Além disso, eles também podem corrigir a trajetória e até centralizar o veículo em caso de saída da faixa de rolamento. Alguns sistemas, inclusive, podem realizar ultrapassagens de forma autônoma, caso haja espaço na faixa da esquerda para realizar a manobra.
Relatório diz que alertas precisam ser mais incisivos
Apesar de tudo isso, o motorista precisa manter atenção total na estrada e estar pronto para assumir o volante em caso de emergência. É por isso que a maioria dos sistemas exige que o condutor coloque as mãos sobre o volante constantemente.

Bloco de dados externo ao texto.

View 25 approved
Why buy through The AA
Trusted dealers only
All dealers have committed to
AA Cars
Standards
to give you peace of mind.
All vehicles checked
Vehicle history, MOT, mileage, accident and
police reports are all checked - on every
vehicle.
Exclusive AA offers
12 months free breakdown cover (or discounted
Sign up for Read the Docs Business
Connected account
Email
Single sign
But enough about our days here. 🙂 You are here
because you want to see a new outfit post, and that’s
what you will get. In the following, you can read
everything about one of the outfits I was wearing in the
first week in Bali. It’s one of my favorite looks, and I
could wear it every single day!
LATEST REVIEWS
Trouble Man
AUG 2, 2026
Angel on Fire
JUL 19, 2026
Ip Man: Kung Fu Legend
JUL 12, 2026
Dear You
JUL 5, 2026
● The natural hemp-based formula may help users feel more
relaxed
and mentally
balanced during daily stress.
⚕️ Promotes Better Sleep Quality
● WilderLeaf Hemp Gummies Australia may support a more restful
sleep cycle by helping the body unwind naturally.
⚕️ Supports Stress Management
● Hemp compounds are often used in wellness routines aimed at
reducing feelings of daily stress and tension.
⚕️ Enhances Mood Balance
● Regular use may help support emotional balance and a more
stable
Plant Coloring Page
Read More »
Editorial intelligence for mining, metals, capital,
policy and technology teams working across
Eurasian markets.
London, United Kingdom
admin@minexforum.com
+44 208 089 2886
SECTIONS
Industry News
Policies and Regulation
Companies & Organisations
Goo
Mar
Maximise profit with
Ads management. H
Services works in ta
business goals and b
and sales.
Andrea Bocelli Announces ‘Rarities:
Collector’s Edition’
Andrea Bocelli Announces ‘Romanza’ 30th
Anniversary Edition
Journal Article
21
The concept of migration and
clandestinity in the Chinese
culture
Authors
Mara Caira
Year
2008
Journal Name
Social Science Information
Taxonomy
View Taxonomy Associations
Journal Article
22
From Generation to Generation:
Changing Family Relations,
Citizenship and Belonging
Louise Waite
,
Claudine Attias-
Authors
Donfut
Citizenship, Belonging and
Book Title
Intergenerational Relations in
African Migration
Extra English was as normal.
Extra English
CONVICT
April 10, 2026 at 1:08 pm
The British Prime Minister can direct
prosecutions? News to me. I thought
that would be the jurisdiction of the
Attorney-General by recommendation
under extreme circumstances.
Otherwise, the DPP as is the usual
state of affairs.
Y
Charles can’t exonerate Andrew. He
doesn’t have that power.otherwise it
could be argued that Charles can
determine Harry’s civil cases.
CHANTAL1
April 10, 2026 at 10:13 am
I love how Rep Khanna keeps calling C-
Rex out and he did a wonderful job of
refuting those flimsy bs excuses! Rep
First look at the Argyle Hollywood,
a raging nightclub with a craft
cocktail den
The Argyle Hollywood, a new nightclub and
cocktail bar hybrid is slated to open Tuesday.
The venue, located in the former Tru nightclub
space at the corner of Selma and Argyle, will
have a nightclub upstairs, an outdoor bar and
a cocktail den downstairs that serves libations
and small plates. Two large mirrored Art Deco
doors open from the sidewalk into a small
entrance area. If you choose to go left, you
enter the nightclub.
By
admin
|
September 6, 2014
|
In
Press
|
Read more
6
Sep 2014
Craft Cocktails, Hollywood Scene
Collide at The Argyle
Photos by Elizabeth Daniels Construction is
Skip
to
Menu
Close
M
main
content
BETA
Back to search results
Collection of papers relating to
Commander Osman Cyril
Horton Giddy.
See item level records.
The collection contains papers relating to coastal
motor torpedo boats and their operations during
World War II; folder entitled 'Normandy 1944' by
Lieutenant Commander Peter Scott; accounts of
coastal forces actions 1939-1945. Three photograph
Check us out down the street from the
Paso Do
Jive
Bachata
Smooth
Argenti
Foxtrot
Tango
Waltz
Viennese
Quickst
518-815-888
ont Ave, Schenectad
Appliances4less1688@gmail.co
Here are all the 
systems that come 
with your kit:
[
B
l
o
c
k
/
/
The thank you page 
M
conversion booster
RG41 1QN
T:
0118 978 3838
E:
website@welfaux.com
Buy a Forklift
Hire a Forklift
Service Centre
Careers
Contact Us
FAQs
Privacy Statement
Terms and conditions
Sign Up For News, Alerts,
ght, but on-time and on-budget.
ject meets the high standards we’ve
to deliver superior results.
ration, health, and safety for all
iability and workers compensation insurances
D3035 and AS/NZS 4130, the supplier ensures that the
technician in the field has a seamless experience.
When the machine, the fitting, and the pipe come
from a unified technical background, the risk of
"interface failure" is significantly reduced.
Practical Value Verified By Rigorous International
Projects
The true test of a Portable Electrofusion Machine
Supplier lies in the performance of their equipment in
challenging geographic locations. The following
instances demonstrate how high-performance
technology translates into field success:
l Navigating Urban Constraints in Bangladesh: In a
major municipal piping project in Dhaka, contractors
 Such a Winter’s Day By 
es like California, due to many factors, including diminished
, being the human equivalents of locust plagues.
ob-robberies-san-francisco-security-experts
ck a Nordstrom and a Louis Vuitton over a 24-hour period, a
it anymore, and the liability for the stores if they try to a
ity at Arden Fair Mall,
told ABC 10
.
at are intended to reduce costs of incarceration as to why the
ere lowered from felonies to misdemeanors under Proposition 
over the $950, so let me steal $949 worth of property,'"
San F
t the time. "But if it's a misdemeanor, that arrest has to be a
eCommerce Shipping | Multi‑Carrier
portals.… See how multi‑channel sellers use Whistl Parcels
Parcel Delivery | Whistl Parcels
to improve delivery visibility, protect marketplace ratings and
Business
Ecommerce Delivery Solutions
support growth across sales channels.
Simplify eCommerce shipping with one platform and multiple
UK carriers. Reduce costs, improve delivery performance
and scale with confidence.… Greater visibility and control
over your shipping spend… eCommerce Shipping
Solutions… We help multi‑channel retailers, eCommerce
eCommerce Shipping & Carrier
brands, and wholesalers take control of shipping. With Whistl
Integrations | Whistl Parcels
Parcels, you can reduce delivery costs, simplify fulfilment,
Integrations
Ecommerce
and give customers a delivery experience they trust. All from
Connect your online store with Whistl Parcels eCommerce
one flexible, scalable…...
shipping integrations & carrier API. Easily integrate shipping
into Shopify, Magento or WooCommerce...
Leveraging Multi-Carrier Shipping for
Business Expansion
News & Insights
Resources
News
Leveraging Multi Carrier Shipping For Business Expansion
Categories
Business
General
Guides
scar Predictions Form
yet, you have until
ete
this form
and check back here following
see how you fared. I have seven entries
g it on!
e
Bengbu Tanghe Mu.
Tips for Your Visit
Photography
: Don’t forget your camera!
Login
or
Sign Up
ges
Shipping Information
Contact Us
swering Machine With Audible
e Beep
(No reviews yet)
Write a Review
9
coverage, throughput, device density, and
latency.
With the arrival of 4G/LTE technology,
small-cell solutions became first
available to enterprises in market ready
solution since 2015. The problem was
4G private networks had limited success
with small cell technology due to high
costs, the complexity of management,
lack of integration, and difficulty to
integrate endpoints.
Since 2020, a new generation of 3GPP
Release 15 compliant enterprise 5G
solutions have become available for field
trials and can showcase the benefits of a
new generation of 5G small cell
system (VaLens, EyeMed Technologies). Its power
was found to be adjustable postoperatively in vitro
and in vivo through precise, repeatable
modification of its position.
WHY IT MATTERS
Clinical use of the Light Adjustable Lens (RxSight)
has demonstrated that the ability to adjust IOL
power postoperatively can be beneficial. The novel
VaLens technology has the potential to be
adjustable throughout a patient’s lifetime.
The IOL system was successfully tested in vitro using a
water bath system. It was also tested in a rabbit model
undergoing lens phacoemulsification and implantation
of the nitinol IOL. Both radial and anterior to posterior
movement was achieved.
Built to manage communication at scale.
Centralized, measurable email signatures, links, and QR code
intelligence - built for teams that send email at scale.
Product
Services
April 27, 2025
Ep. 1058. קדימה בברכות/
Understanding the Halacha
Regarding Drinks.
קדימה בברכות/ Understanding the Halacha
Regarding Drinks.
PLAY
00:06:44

O relatório da IIHS aponta que é preciso equipar os carros com alertas mais incisivos para assegurar que o motorista não perca o foco da atividade de dirigir.
“Nossos estudos mostraram que os motoristas adaptaram seus comportamentos para se envolverem em atividades secundárias que podem distraí-los. Isso demonstra porque os sistemas semiautônomos precisam de alertas mais robustos para evitar acidentes”, afirmou David Harkey, presidente do IIHS.
Quantas pessoas participaram das experiências
O estudo com base no Autopilot, da Tesla, usou 14 pessoas que dirigiram mais de 19 mil quilômetros com o sistema ativado. No período, 3.858 alertas relacionados à falta de atenção foram ativados. Os motoristas reagiram em uma média de três segundos, normalmente encostando as mãos no volante.
Já o estudo com o Pilot Assist, da Volvo, teve 29 voluntários que se distraíram em 30% do tempo no qual utilizaram o sistema. Esse volume foi classificado como “extremamente alto” pelo IIHS.